▶ _Complete the following_
A) Can you rewrite the paragraph of the St Cronan text that begins "The monks of Glassmore farmed prime agricultural land" more briefly, keeping its main facts?
B) Could you update the listing from the line holding "Which series changed" through the end of the listing, inclusive, changing "series" to "data series" and leaving everything else as it is? Give back only those lines, without the pictures.

▶ _Reading passage_
------------------------------
10th  February is the feast of St Cronan, the patron of our parish.
St Cronan’s life spanned the late 6th  and early 7th century. He died in the early 7th century.  The Martyrology of Donegal tells us that:  “Glassmore is a church near Swords whither came the Northmen from Inbhear Dombhainn and slew both Cronan and his entire fraternity in one night. They did not let one escape, and there the entire company was crowned with martyrdom”   (Source; Camden’s Britania,vol.iii, p.561)
(Inbhear Doimhainn was the old Gaelic name for Malahide)

What do we know about St Cronan, and why was he chosen to be the  patron of our parish?

Cronan would have been the saint’s Clann or Family name.  His first name might have been a traditional Gaelic name, or he might have been named after one of the apostles. In the early 600s,  names of European saints would not have been familiar to the Irish people. (It took about 100 years to change this situation)

Cronan’s monastic settlement co-existed alongside St Colmcille’s monastery, and was known as Glassmore. (The big green field.)

Glassmore monastery would have been a hive of activity. Here they were accomplished farmers; their agricultural implements would have been sturdy, well maintained and up-to-the-minute. Almost certainly, the monks would have invented new ways of doing routine tasks, and improved existing agricultural tools.   

The monks of Glassmore farmed prime agricultural land. Once their daily prayer time was over, their time was devoted to agricultural activities.  We can imagine them hard at work, wearing stout sensible footwear, their habits hitched up to their knees, their sleeves rolled up. At mid-day, the bell tolled for prayers, and they answered it by going into their chapel, and reciting their office. Prayers were followed by mid-day meal, after which they returned to the land and resumed their various tasks.

They produced plenty of food for themselves, and for their fellow monks in the neighbouring monastery. They would have been generous to their less fortunate neighbours. Nobody in the locality would have gone hungry.  Surplus produce was probably bartered for extra commodities which they were not producing themselves, such as turf for their cooking fires.

Glassmore would have been a steady source of food for the entire Swords area.


The Glassmore community were accomplished farmers, while the community of Colmcille were accomplished scribes. At this period of time, handmade copies of the  scriptures were in great demand.  In St Colmcille’s monastery the monks were trained as scribes, some were highly accomplished. Once their daily prayer time was over, their main occupation would have been making copies of the scripture.


In both both Glassmore and Colmcilles, the monks would have lived in dwellings made of “wattle and daub”  Walls were basically woven from sally rods, a type of

strong basket work (wattle) The wattle enclosed layers of mud, (daub) .

In the 5th, 6th, and 7th centuries, people either lived in caves, or else they lived in wattle and daub dwellings. The roofs were a continuation of this wattle and daub, but these roofs were not very high. Their purpose was to keep out the rain, and, the snow in wintertime. But as regards providing resistance against fierce and brutal invaders, these wattle and daub dwellings were useless. Within the monastic settlement there were many families, as was the custom of the times.
------------------------------
Short-answer chart tasks:

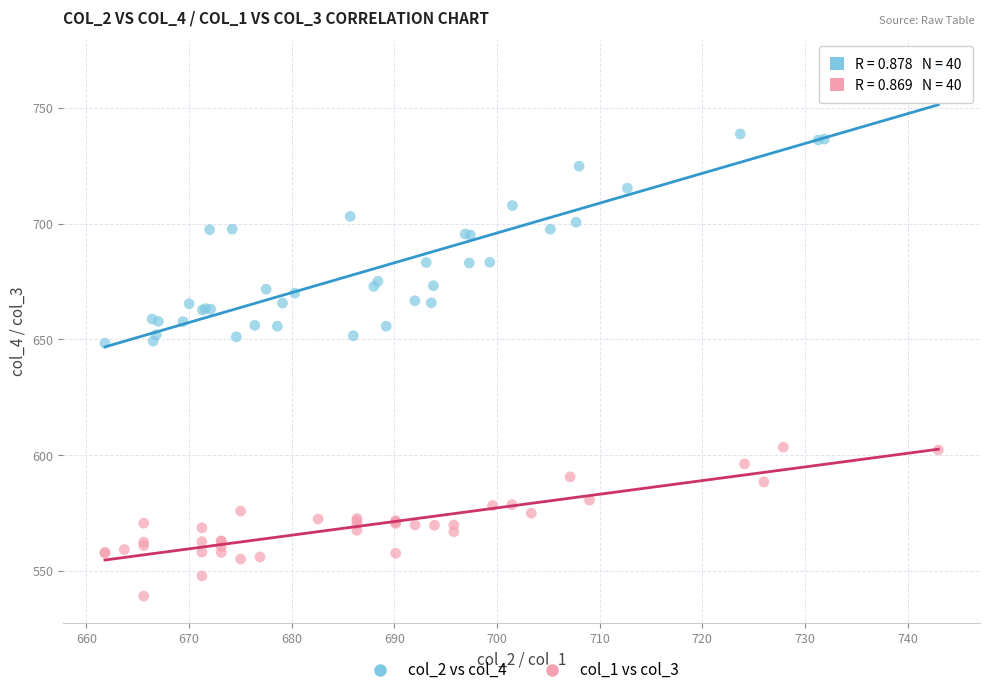

What are all the series names shown in the legend?

col_2 vs col_4, col_1 vs col_3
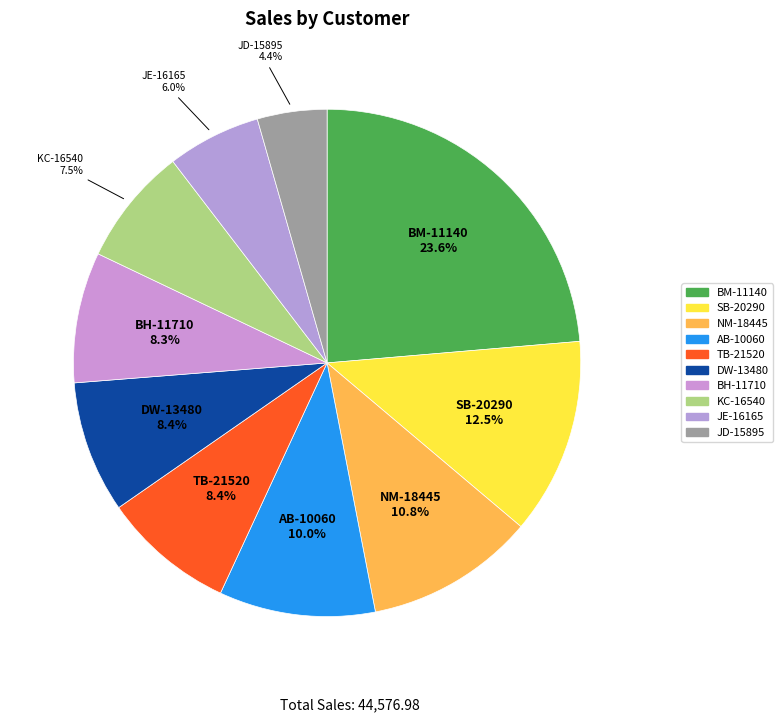

How many slices are in this pie chart?

10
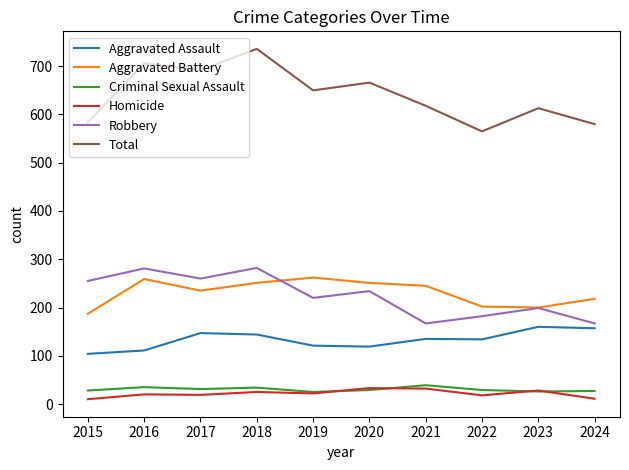

Count the number of data series in this chart.

6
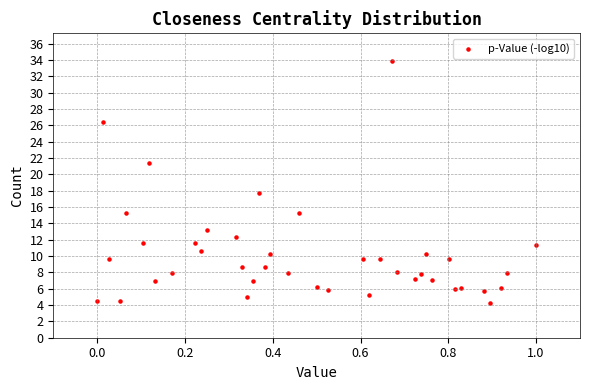

What is the range of Y values (max minus min)?

29.7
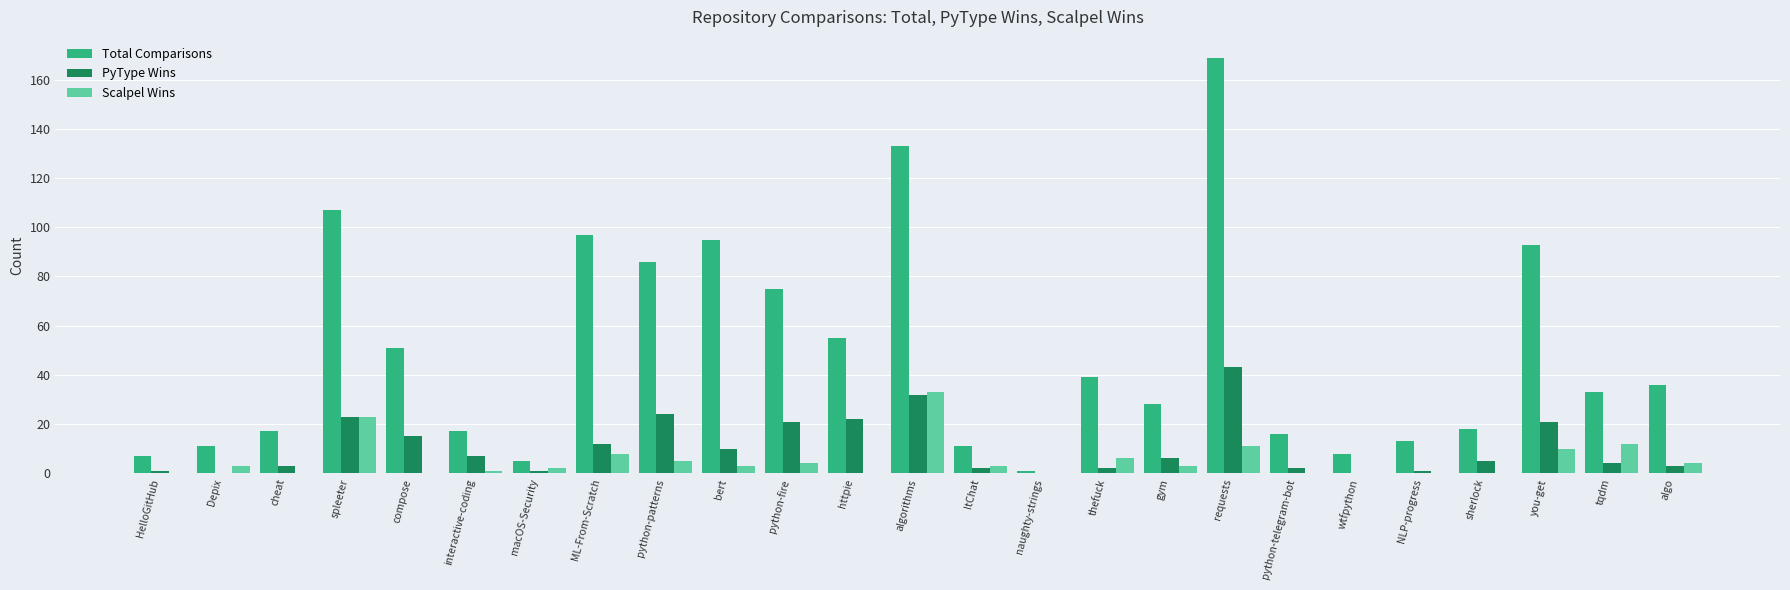

Which series changed the most between python-fire and httpie?

Total Comparisons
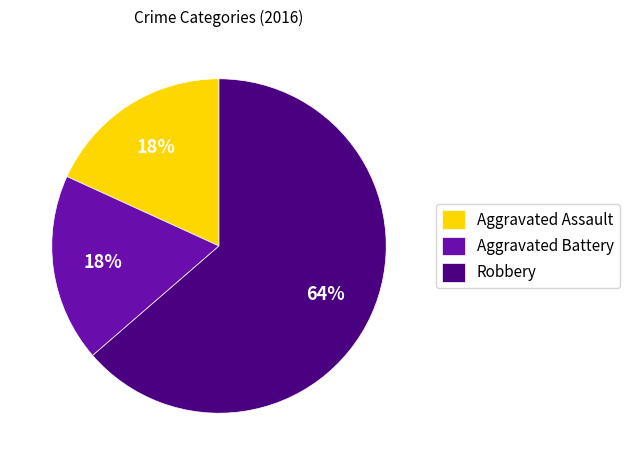

True or false: Robbery accounts for 76% of the total.

False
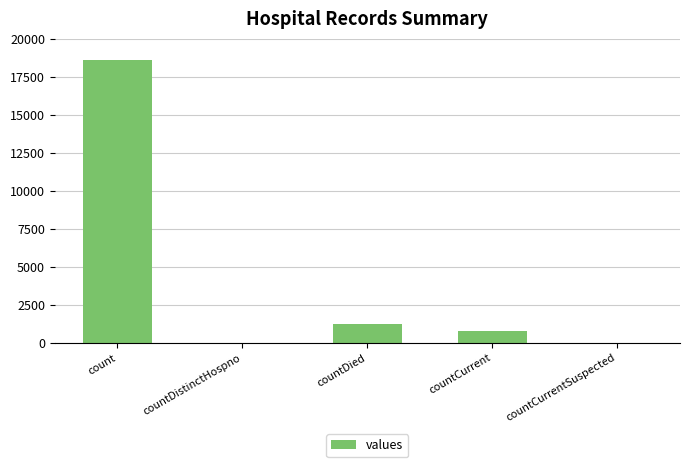

What is the sum of all values?

20654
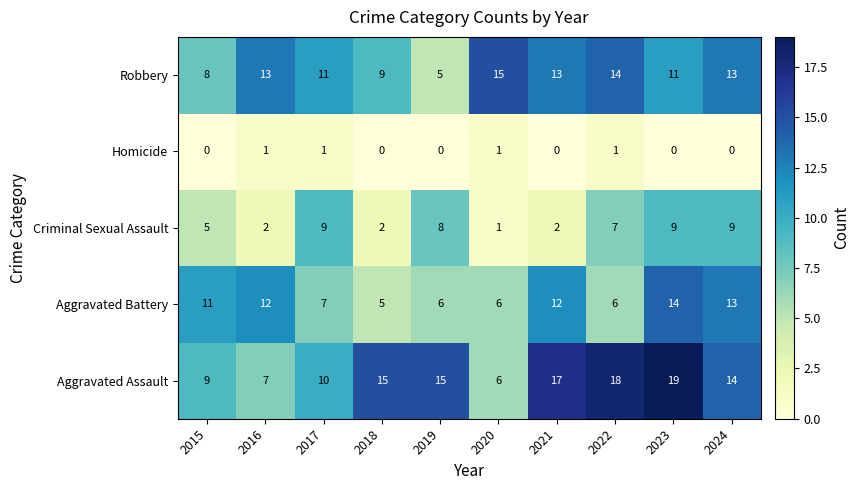

Which series has the largest total across all categories?

Aggravated Assault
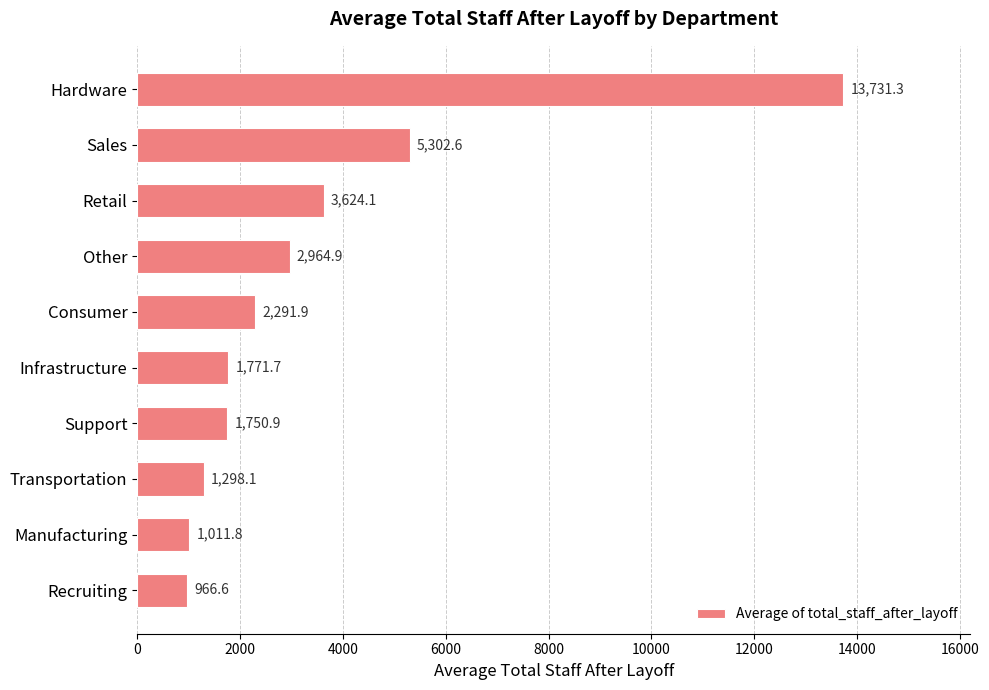

What is the approximate value at Hardware?

13731.3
------------------------------
▶ _Responses to the tasks_
A) The Glassmore monks farmed prime land and gave their time to farm work once daily prayer was over. At midday a bell called them to their chapel to recite their office. The midday meal followed, and then they went back to their tasks on the land.

B)
Which data series changed the most between python-fire and httpie?

Total Comparisons

True or false: Robbery accounts for 76% of the total.

False

What is the sum of all values?

20654

Which data series has the largest total across all categories?

Aggravated Assault

What is the approximate value at Hardware?

13731.3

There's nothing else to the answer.